In spring 2024, a large dairy farm in Ohio experienced a severe HPAI H5N1 outbreak after introducing cows from an affected Texas farm. What followed was a cascade of health deterioration and financial loss, giving scientists a rare opportunity to analyze the virus’s pathophysiological and economic footprint in cattle.

Out of 3,876 cows, 777 (20 percent) developed clinical signs including fever, respiratory symptoms, inappetence, and –most alarmingly — mastitis with abnormally thick, colostrum-like milk. These signs led to a drastic reduction in milk production and rumination. Data from the Afimilk monitoring system showed a consistent pattern: both milk yield and rumination began dropping five to seven days before visible clinical signs emerged.

  • Rumination dropped by 160 minutes/day at peak illness.

  • Milk production fell from ~36 kg/day to 11.6 kg/day, marking a 73% reduction.

  • Recovery was slow, with milk yield remaining depressed for over 60 days post-diagnosis.

A recent study published in Nature Communications reveals the effects of H5N1 on a U.S. dairy farm, demonstrating that cattle are not just susceptible to infection — they can suffer profound health consequences and drive major economic losses for producers.

Led by Felipe Peña-Mosca and colleagues at Cornell University and other institutions, the study focuses on a large-scale outbreak that occurred in the spring of 2024 at a dairy farm in Ohio. It offers the first real-world, in-depth look at how H5N1 infection affects dairy cattle health, milk production, mortality, and overall farm economics.

The study also highlighted the extent of subclinical infections.
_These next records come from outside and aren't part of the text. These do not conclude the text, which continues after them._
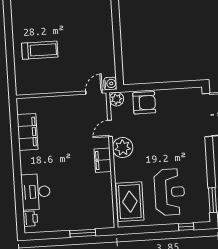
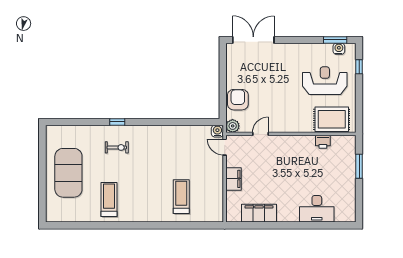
door: (110, 128) -> (260, 134), swing flipped
plant: (123, 148) -> (279, 123), removed
filing cabinet: (103, 160) -> (234, 179), moved, turned -90
water cooler: (204, 205) -> (339, 49), added
printer: (30, 219) -> (323, 142), moved, turned 180

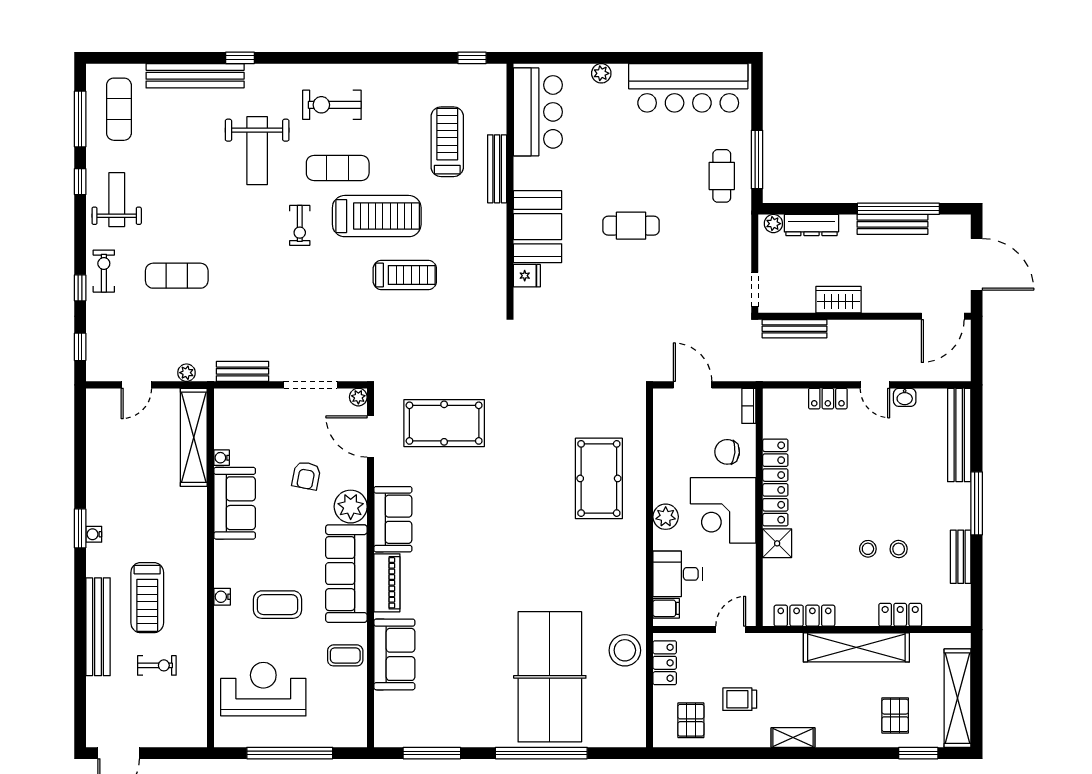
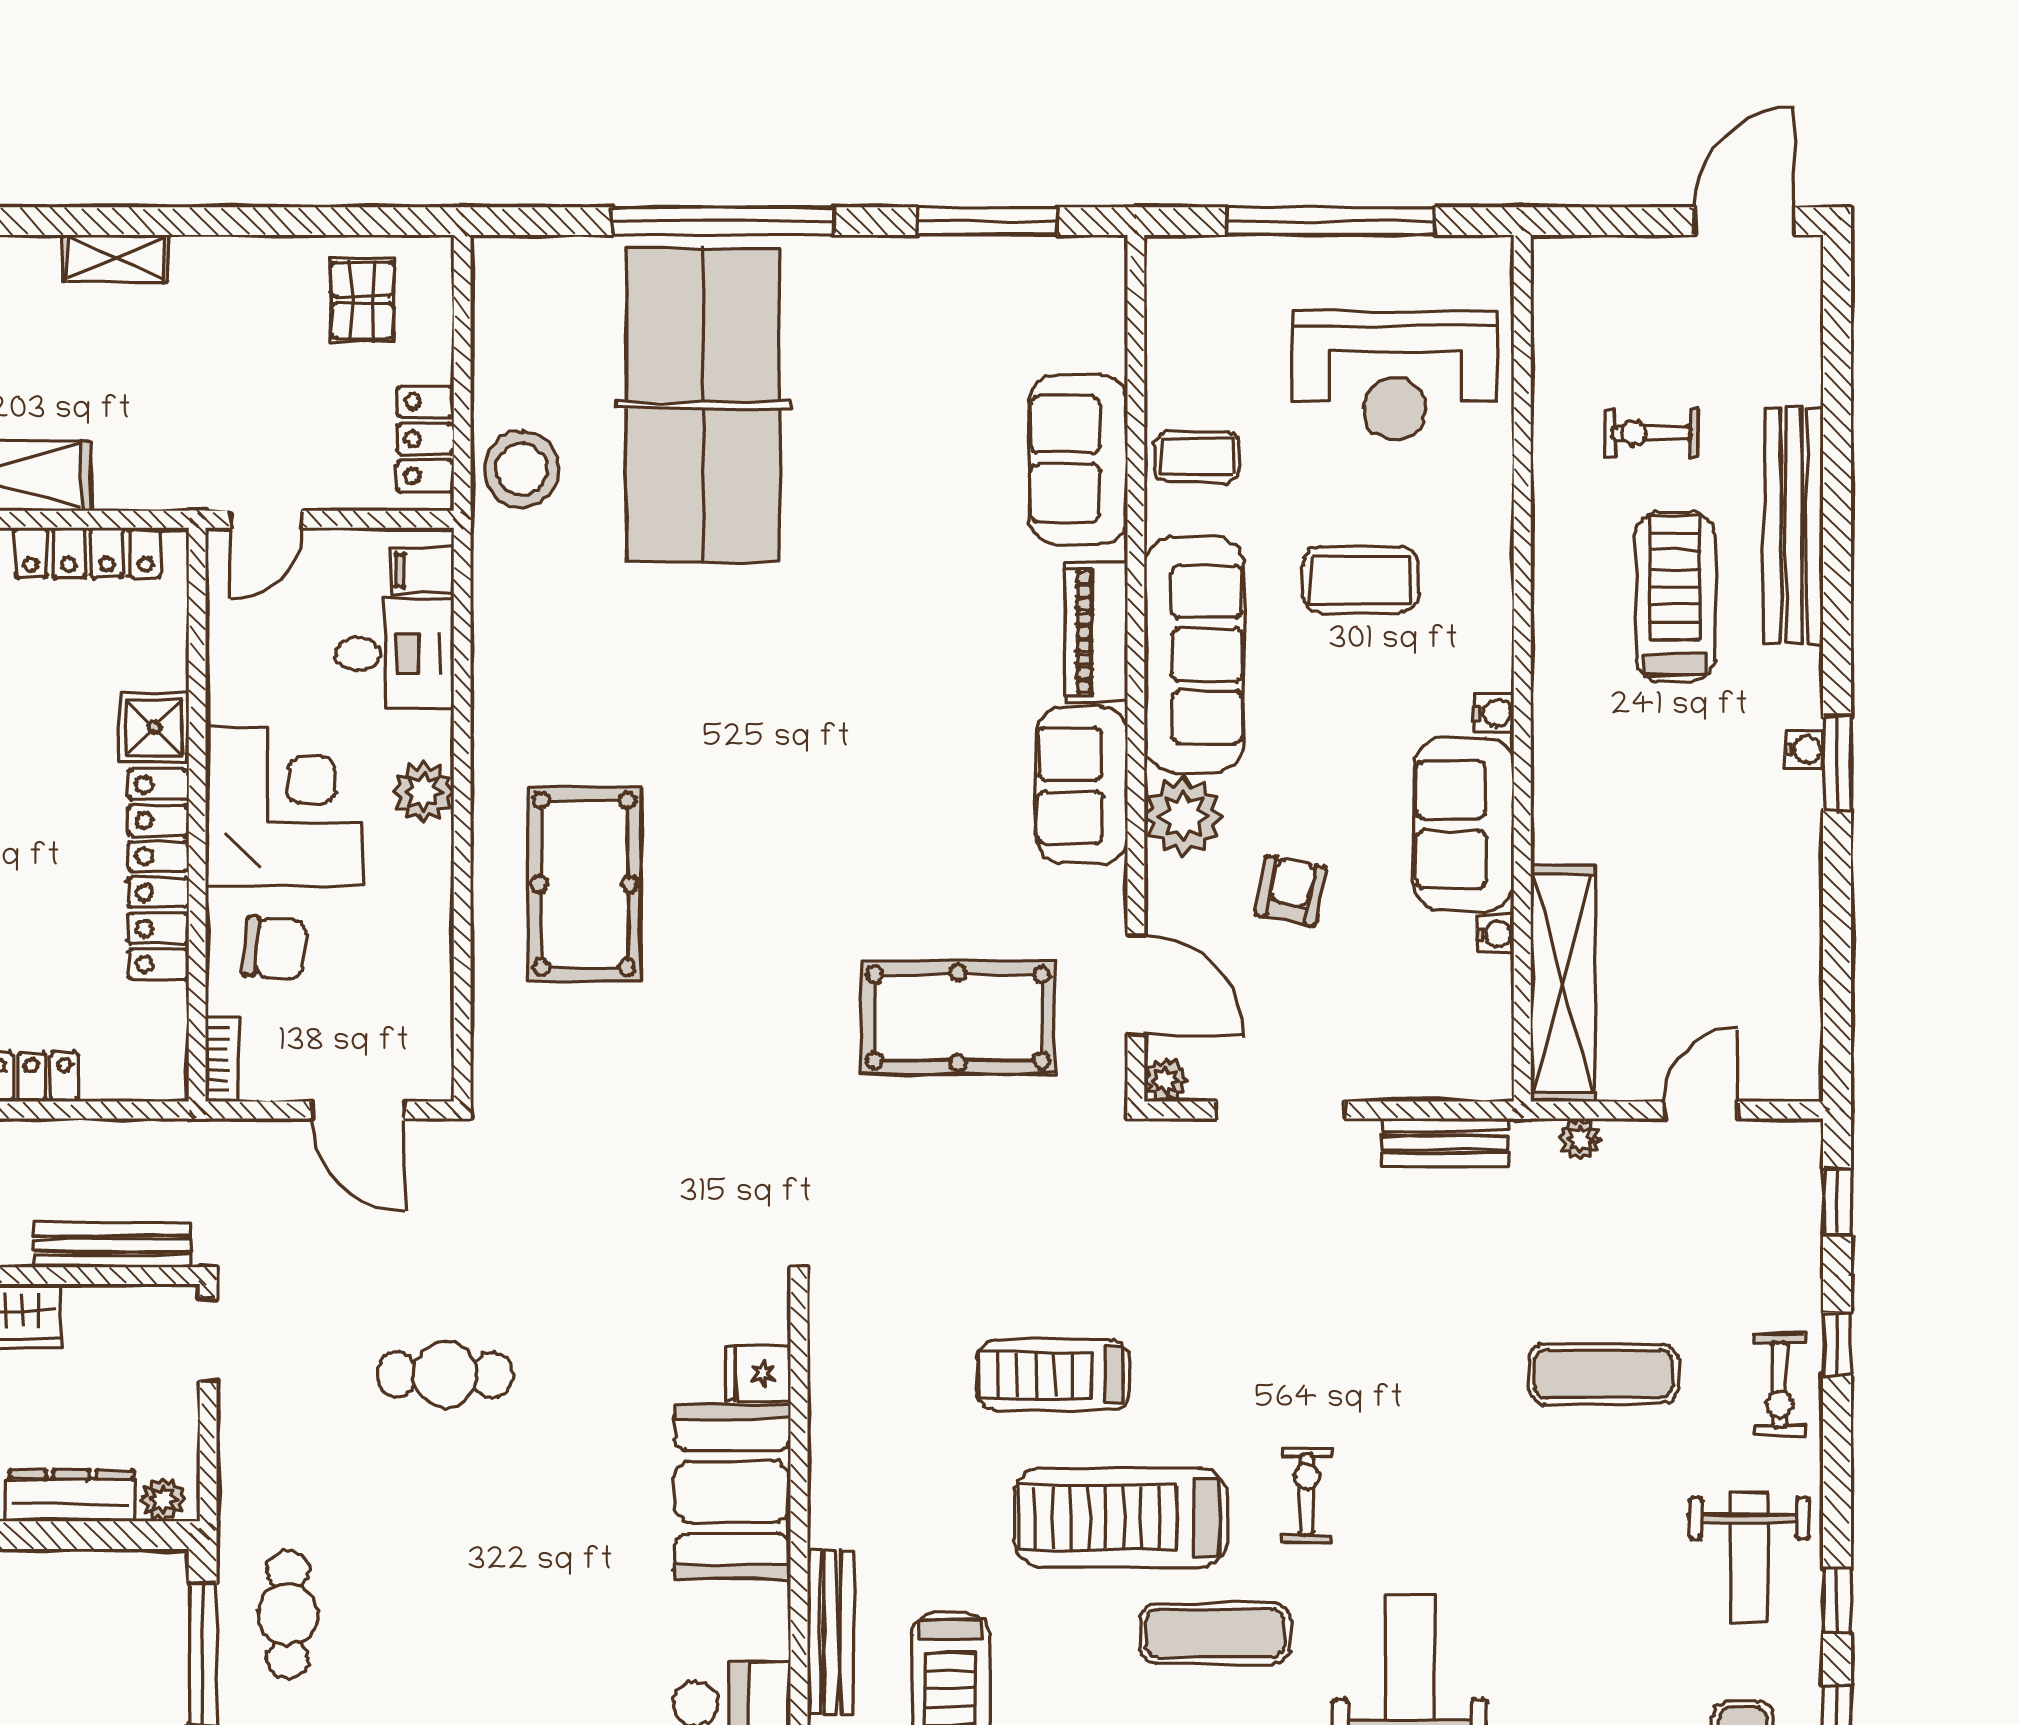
cafe table: (631, 226) -> (445, 1374), moved
water cooler: (222, 597) -> (1494, 713), moved
trolley: (740, 699) -> (244, 351), removed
Serological testing conducted three months post-outbreak showed that 89.4 percent of the herd had developed antibodies to H5N1. Astonishingly, 76.1 percent of those seropositive cows never showed clinical signs — suggesting widespread but silent transmission of the virus.

However, only clinically affected cows showed significant drops in milk production, while subclinical animals maintained pre-outbreak output levels. This distinction is critical for understanding the true sources of economic impact.

The researchers performed a detailed cost analysis over a 67-day period (spanning one week before and two months after the outbreak began). They estimated:

  • $222 in lost milk per affected cow
  • $166 in death-related losses per cow
  • $448 in replacement costs for culled cows

Combined, the average cost of clinical H5N1 illness per cow reached $932, resulting in a total herd loss of about $737,500. These estimates do not even account for longer-term effects such as disrupted reproduction cycles, labor costs, or extended milk suppression.